To be a deserving "First Woman President," Hillary must do it on her own.
We've all heard of them...the "helicopter parents." Moms and dads who don't know how or when to cut the cord. They not only "hover" over their children's lives from preschool to high school, but beyond. Choosing colleges for their kids. Filling out the applications and writing the entrance essays. Selecting the courses, giving their children wake-up calls for class, phoning and text messaging all day long, and calling or emailing everyone else--the cafereria about the food it serves their growing boy, the professors about changing their daughter's less-than-stellar grades. And some even carry it past college...sitting in on job interviews, making angry calls to employers screeching "Why didn't you hire my child?"
I propose that Bill Clinton is a Helicopter Husband.

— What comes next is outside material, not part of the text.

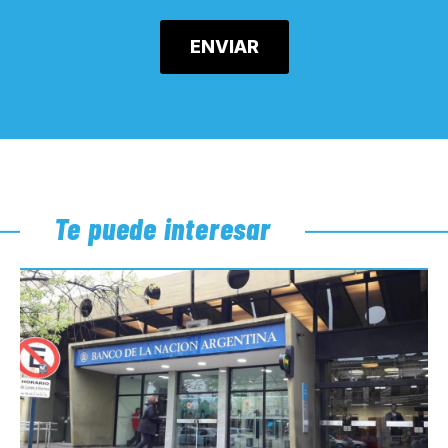
Te puede interesar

Having been President once himself, he simply can't bring himself to stand on the sidelines cheering "Rah rah!" for his wife as she runs for the same office. The traditional role of the supportive but retiring spouse, who allows the candidate to take the spotlight, sits too uncomfortably on him. It was OK when she was running for Senate, but now it seems to be different. Maybe because this is his old job...and too much is at stake.

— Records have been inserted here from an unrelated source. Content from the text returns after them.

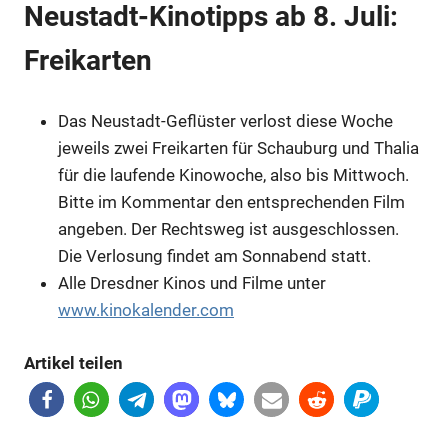
Neustadt-Kinotipps ab 8. Juli:
Anzeige
Freikarten
Das Neustadt-Geflüster verlost diese Woche
jeweils zwei Freikarten für Schauburg und Thalia
für die laufende Kinowoche, also bis Mittwoch.
Bitte im Kommentar den entsprechenden Film
angeben. Der Rechtsweg ist ausgeschlossen.
Die Verlosung findet am Sonnabend statt.
Alle Dresdner Kinos und Filme unter
www.kinokalender.com
Anzeige
Artikel teilen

Besides which, he no doubt reasons, I'm not like those other candidates' spouses. I shouldn't have to act like them. I've won a campaign like this one; I've done the job. I know how it works. So I can be much more effective in my wife's campaign by coaching her every step of the way. And by running interference for her. By being the guy who says for her all the down-and-dirty things about her competition that she can't say without looking bad. Why not? It's not as if anyone's going to tell me I'm speaking out of place, that I should go home and bake cookies. On the contrary: they're going to make everything I say into headline news! And that's a good thing. I'm just another asset she has in this battle, and in a battle like this, you need to put all your assets to work for you. Right?
Wrong. Because sometimes, what looks like an asset is actually a liability.
If Hillary Clinton wants to make history by becoming our first woman President--and if she truly has a unique and original vision of how this country should be governed that only she can bring to fruition--the time has come for her to make it clear that she can win that office and occupy it without any help (other than the normal support and cooperation any candidate might receive) from the person to whom she happens to be married. That is how a true feminist would do it.
A true feminist doesn't depend on her husband to help her get a job, any more than a young person seeking true maturity allows Daddy or Mommy to shepherd her through college or the working world.
And it doesn't matter who her husband is. In fact, the more experience he's had with the position she now seeks, the more it's going to look like he's the one truly seeking the position, again, if he continues to speak as loudly and frequently as she does. Or, make it look as if, should we choose her for the office, she will either share it with him, or it will truly be occupied by him and she will be merely his helpmeet. Again.
As if, after the current disastrous administration, we need yet another puppet presidency. As if we need yet another presidency in which someone wins the office primarily because of family connections.
I'm sure that in these miserable times, the vision of a "Clinton co-presidency" looks rosily, nostalgically tempting to many Democrats. Or even just the idea of "four to eight more years of Bill." But nostalgia is the wrong reason to pick a president. So is assuming that a wife can--or should--govern exactly the way her husband did.
Obviously, if Bill is providing experienced campaign advice to Hillary behind the scenes, that's highly likely and only to be expected. But for a candidate's spouse to stump in such a public way, to specialize in negative remarks about the competition for which he will be rewarded with the coverage befitting an ex-President rather than the tut-tut scolding any other candidate's spouse might receive for sticking her nose in where it does not belong, is another matter.
It's disingenuous to equate this particular form of support to the support Michelle Obama, Elizabeth Edwards or any other "candidate's wife" is providing. If we are honest with ourselves, we know it's just not the same thing. Nor, if they were to do what Bill is doing, would they receive the same treatment from the media. Because they are not ex-Presidents, and because our society is still a sexist one in many ways, it would not be long before the snide remarks about shutting up, going home and baking cookies would begin.
And I believe Hillary Clinton should stop taking advantage of that. Not because it is an unfair advantage the others do not possess, but because she should not need it, or even more importantly, want it, in order to win. Not if she's any kind of feminist, anyway.
Should Hillary Clinton become our first woman President, it will mean nothing at all if she rode there on her husband's coattails. Or achieved it under the hovering shadow of his chopper.
It's time for "Helicopter Husband" Bill to head back to the landing pad. If he is wise, he will go. If she is wise, she will be happy he did. So that she can run--and either win or lose--her campaign based on what kind of President the people think she, and only she, would be.